La raccolta differenziata è ferma al 27,8 per cento rispetto al 28 per cento del 2004 (era tracollata nel 2006 al 24,6) mentre crescono i rifiuti totali raccolti, arrivati a 629 chilogrammi annui per abitante contro i 618 dell'anno precedente.
Insomma, lo slogan che dovrebbe fare da guida ai nuovi progetti di riordino del sistema di smaltimento (minore produzione di rifiuti alla fonte e incremento della raccolta differenziata) parte da una situazione che è esattamente opposta.
La parola d'ordine, per questa ragione, è cambiare subito registro, varando presto il nuovo progetto di raccolta differenziata "porta a porta", fermo per i ritardi nelle scelte politiche e programmatorie.
Mentre la Regione ha varato una superconsulenza da 250mila euro per redigere il progetto del nuovo piano regionale dei rifiuti, a Terni si è impantanata quella da 90mila che serve per mettere in campo il progetto esecutivo del nuovo modello di differenziata.

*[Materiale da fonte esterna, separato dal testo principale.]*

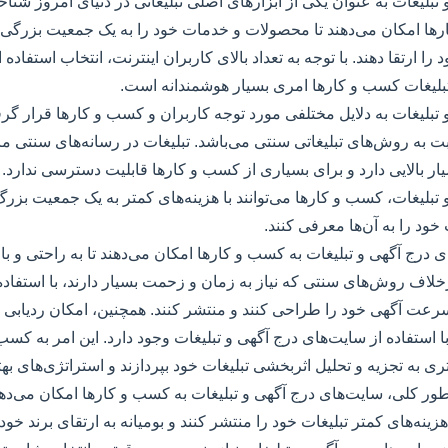
تبلیغات به عنوان یکی از ابزارهای اصلی تبلیغاتی در دنیای امروز شناخ
رها امکان می‌دهند تا محصولات و خدمات خود را به یک جمعیت بزرگی 
را ارتقا دهند. با توجه به تعداد بالای کاربران اینترنت، انتخاب استفاده
تبلیغات کسب و کارها امری بسیار هوشمندانه است.
تبلیغات به دلایل مختلفی مورد توجه کاربران و کسب و کارها قرار گرفته
ت به روش‌های تبلیغاتی سنتی می‌باشد. تبلیغات در رسانه‌های سنتی مانند
ار بالایی دارد و برای بسیاری از کسب و کارها قابلیت دسترسی ندارد. ام
تبلیغات، کسب و کارها می‌توانند با هزینه‌های کمتر به یک جمعیت بزر
د را به آن‌ها معرفی کنند.
ی درج آگهی و تبلیغات به کسب و کارها امکان می‌دهند تا به راحتی و با
رخلاف روش‌های سنتی که نیاز به زمان و زحمت بسیار دارند، با استفاده 
 سرعت آگهی خود را طراحی کنند و منتشر کنند. همچنین، امکان ردیابی و
ا استفاده از سایت‌های درج آگهی و تبلیغات وجود دارد. این امر به کسب
ری به تجزیه و تحلیل اثربخشی تبلیغات خود بپردازند و استراتژی‌های به
ور کلی، سایت‌های درج آگهی و تبلیغات به کسب و کارها امکان می‌دهن
زینه‌های کمتر تبلیغات خود را منتشر کنند و بومیانه به ارتقای برند خود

I consiglieri comunali non si mettono d'accordo su chi deve pagare: secondo alcuni tocca all'Asm, altri dicono che spetta al Comune.
E la macchina si è bloccata. I cassonetti dovevano sparire dal primo ottobre in tre circoscrizioni: Tacito, Colleluna e Cervino, le più popolose.
Resteranno lì. Perché proprio quel giorno scadrà il bando di gara da 6 milioni e 450mila euro per la gestione del servizio di raccolta differenziata della frazione vetro, della frazione plastica/lattine, della frazione carta, della frazione cartone e della frazione organica, per un periodo di 36 mesi nelle tre circoscrizioni.
E tra tempi tecnici di espletamento della gara, affidamento e inizio del servizio, sblocco del progetto e compagnia cantante, si rischia di superare dicembre.
E con esso di vanificare il raggiungimento degli obiettivi. Che tradotto significa altri costi per i cittadini, che già si sono ritrovati in tasca l'ultima "stangatina" di fine anno, che prevede un aumento del 3 per cento della tariffa di igiene ambientale.
Se entro la fine dell'anno non si raggiunge l'obiettivo di legge del 45 per cento, il Codice ambientale prevede l'applicazione di una penalità pari al 20 per cento dell'ecotassa con aggravio a carico del Comune.
Una voce che incide oggi sulla tariffa per circa 5 euro a tonnellata e che rischia di arrivare a 6 euro in meno di tre mesi.
A questo si aggiungano gli extracosti di conferimento in discarica: dal 13 agosto scorso, Terni paga alla Sao di Orvieto, per conferire i rifiuti nella discarica de "Le Crete", altri 700mila euro di incrementi tariffari per l'entrata in vigore delle nuove tariffe di conferimento.
Una spesa che si potrebbe risparmiare se oggi, in Regione, venisse dato il via libera alla riapertura dell'impianto di preselezione dei rifiuti, chiuso a gennaio dalla procura della Repubblica nell'ambito del procedimento giudiziario per il sequestro dell'inceneritore e rimasto inattivo per carenze autorizzative.
I tecnici di Regione dell'Umbria, Comune e Provincia di Terni si riuniranno nella Conferenza di Servizi per il rilascio dell'Aia, l'autorizzazione integrata ambientale, che dovrà servire a rimettere in marcia l'impianto.